Réconciliés par la colère, l’humiliation et le sentiment d’être dépassés, ils se tournent vers Artemis, décidé à se venger. Il suffit à cette dernière de saisir une autre flèche, la coincer dans le cordage et faire mine de bander (elle, elle peut encore le faire) pour que les deux nigauds, après un échange de regard interrogateur et apeuré, se décident à s’enfuir conscient que le prochain coup de la Divine Archère sera bien le dernier. Il ne titubent, ne zigzaguent pas, ne trébuchent pas : il est bien évident que ces bouts de chairs flasques n’étaient pas vraiment là pour les équilibrer.

— Bon, nous voilà débarrassés dit Shamash.


Le canapé a disparu. Chacun est retourné sur son banc, son fauteuil ou derrière son pupitre. Le procès continue, le classicisme revient, il est temps de conclure pour l’experte mandatée.


— Artemis. Vos conclusions ?

— La matériel ne compte pas. Seules les intentions de l’archer comptent.


Tout ça pour ça.


— Je vous remercie, Artemis.


D’un signe de tête, elle acquiesce et s’éloigne lentement. Avant de disparaître, elle se tourne vers cupilcolo et lui dit « Désolée, je ne suis pas certaine que cela arrange ton cas ».


— Mon cas n’a pas à être arrangé, pas de soucis. Je me suis bien amusé, merci. Et heureux de t’avoir retrouvé.


Je ne suis jamais partie, dit-elle avec un clin d’œil appuyé et un sourire franc. Elle se dissipe dans le néant.


— On enchaîne, à l’assaut, les freluquets du 3ème bataillon ! Témoin suivant !

— Comment « témoin suivant » ? Je n’ai pas pu dire un mot, poser la moindre question, solliciter les experts ou même donner mon opinion !

— Vous ne pensez pas en avoir fait assez avec cet ongle incarné de Seth ? Fermez là. Rompez.


Robert se rassoit avec une certaine docilité. Il ne voudrait pas s’exposer au pouvoir de nuisance de Janus, comme les deux abrutis, experts en vacuité, se sont exposés à celui d’Artemis. Il n’est pas convaincu d’avoir, une seconde fois, la chance de renvoyer les effets d’un assaut divin.


Plongé dans ses réflexions, il ne voit pas l’arrivée du premier témoin. C’est Cupilcolo qui l’interpelle à ce sujet.


— C’est curieux, celui-ci n’est pas dans la liste des témoins convoqués.

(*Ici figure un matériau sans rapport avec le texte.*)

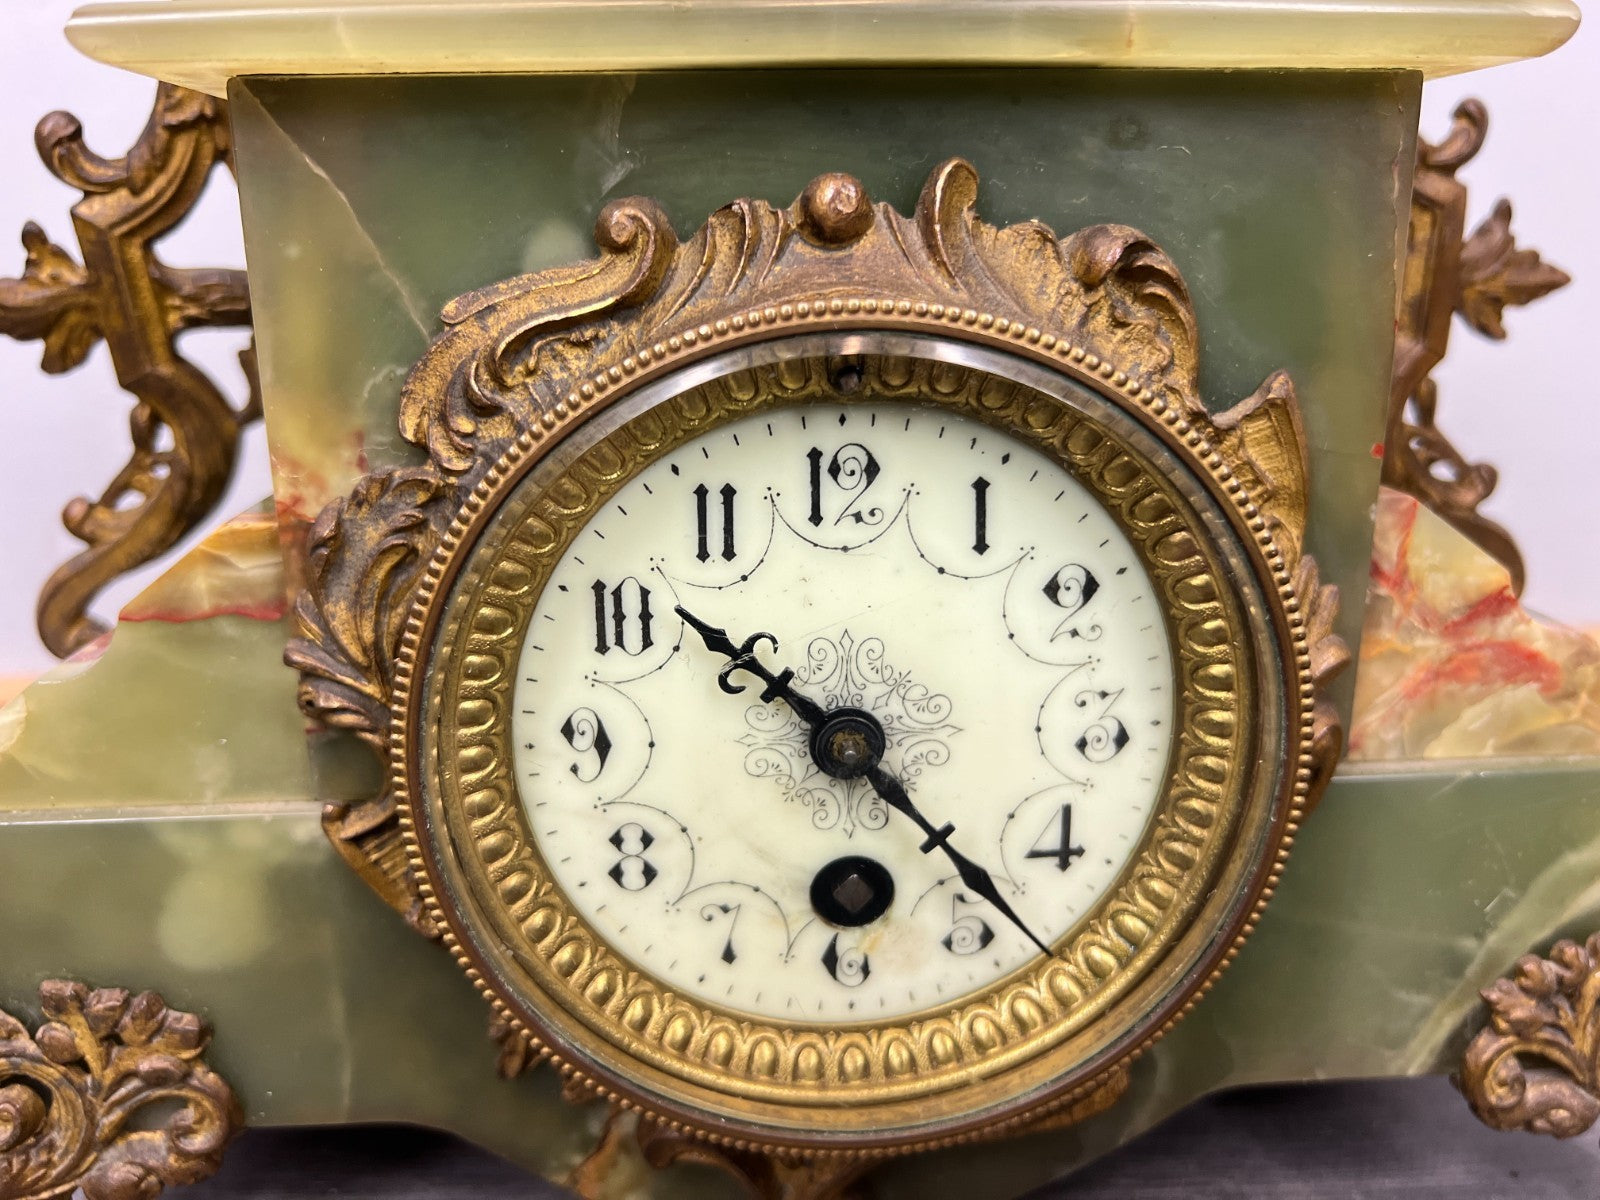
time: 10:23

Robert se concentre sur l’homme debout face à Shamash, pas vraiment à sa place, mais pas complètement déplacé. 50 ans, calvitie, teint gris, tenue râpée, chaussures usagées. L’homme se tourne vers Robert et Cupilcolo. Les regarde. Ses yeux sont étouffants et allumés. Allumés par la haine, par la brutalité, pour le besoin de mort, par les envies d’amour une à une contrariées. Étouffants car vidés de toute envie de résister.


— Merde, dit Cupilcolo.

— Vous le connaissez ?

— D’une certaine manière.

— C’est à dire ? C’est le Dieu de la mort ? Thanatos, Donn, Baron Samedi ?

— Ce n’est pas un Dieu. C’est un humain.

— Comme moi ?

— Non, vous n’êtes plus humains. Lui si. Et pourtant il est là.

— Et ça veut dire quoi ?

— Que c’est maintenant que mon procès va réellement commencer.